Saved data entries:
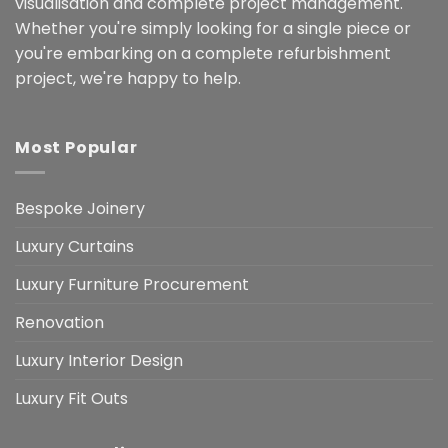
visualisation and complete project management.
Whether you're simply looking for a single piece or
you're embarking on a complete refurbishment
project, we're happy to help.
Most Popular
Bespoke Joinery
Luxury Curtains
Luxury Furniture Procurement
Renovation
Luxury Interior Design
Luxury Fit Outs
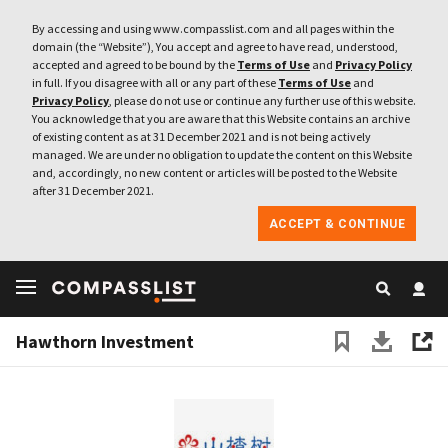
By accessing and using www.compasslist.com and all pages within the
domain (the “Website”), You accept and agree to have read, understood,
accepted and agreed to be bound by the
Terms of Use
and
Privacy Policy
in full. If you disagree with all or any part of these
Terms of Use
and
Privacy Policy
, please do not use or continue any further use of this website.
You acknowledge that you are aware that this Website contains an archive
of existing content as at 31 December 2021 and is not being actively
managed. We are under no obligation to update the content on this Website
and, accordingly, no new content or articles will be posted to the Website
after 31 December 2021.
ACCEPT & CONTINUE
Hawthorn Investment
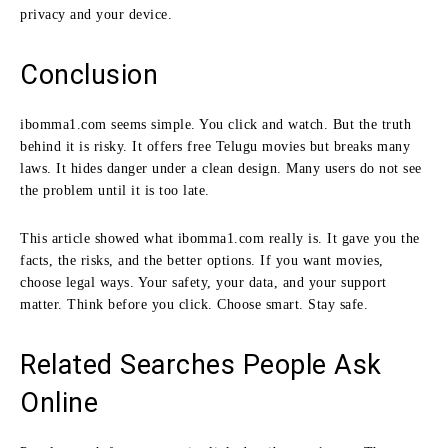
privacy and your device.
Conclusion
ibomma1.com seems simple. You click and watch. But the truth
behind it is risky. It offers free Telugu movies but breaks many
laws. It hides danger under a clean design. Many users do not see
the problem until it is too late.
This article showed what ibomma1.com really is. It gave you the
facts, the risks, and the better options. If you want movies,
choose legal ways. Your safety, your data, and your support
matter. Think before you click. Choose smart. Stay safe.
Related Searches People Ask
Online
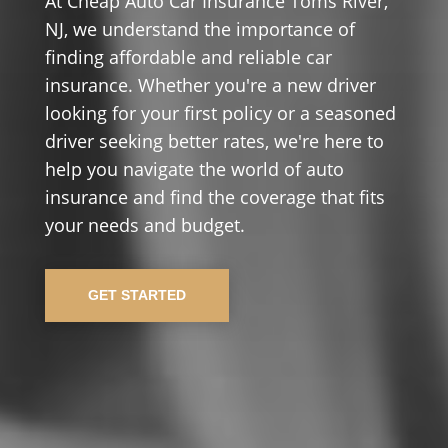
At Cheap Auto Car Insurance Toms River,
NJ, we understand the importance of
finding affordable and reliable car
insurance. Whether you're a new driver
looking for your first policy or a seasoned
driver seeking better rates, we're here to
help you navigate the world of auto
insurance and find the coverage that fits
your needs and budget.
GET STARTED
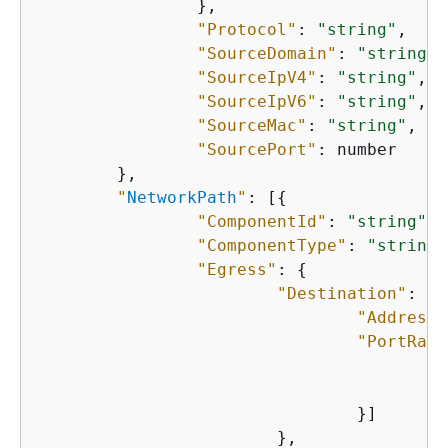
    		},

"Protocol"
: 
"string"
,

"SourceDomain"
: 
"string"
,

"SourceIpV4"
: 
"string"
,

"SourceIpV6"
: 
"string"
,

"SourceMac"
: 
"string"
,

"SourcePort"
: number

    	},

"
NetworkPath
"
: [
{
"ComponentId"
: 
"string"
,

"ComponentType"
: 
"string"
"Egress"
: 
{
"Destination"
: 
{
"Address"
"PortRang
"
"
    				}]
...
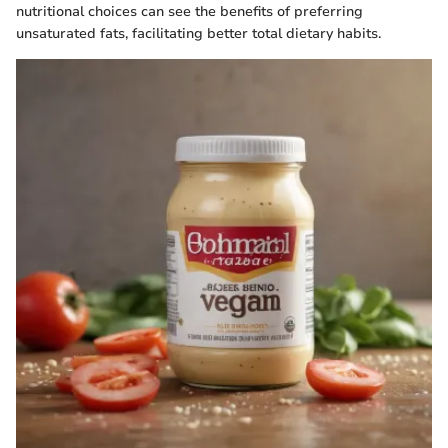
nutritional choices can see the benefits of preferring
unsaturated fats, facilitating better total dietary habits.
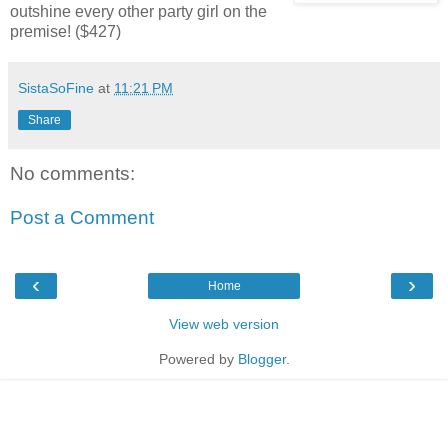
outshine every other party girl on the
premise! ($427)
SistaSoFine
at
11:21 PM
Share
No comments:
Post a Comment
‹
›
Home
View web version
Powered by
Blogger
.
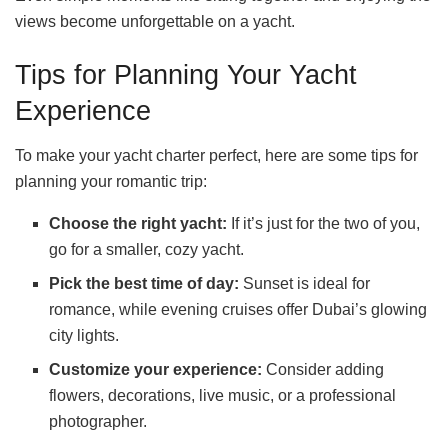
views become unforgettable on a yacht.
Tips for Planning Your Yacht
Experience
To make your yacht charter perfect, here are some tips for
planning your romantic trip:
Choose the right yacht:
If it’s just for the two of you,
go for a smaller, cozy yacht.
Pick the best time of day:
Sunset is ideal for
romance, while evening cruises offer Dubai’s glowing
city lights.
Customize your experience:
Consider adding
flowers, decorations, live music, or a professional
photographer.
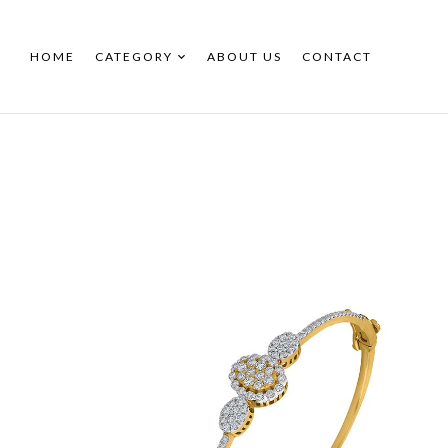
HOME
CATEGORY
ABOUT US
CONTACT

■ Instructions for the task ■
Please copy each line of the records above that holds the word "looking".

■ Written solution ■
Whether you're simply looking for a single piece or
looking for your first policy or a seasoned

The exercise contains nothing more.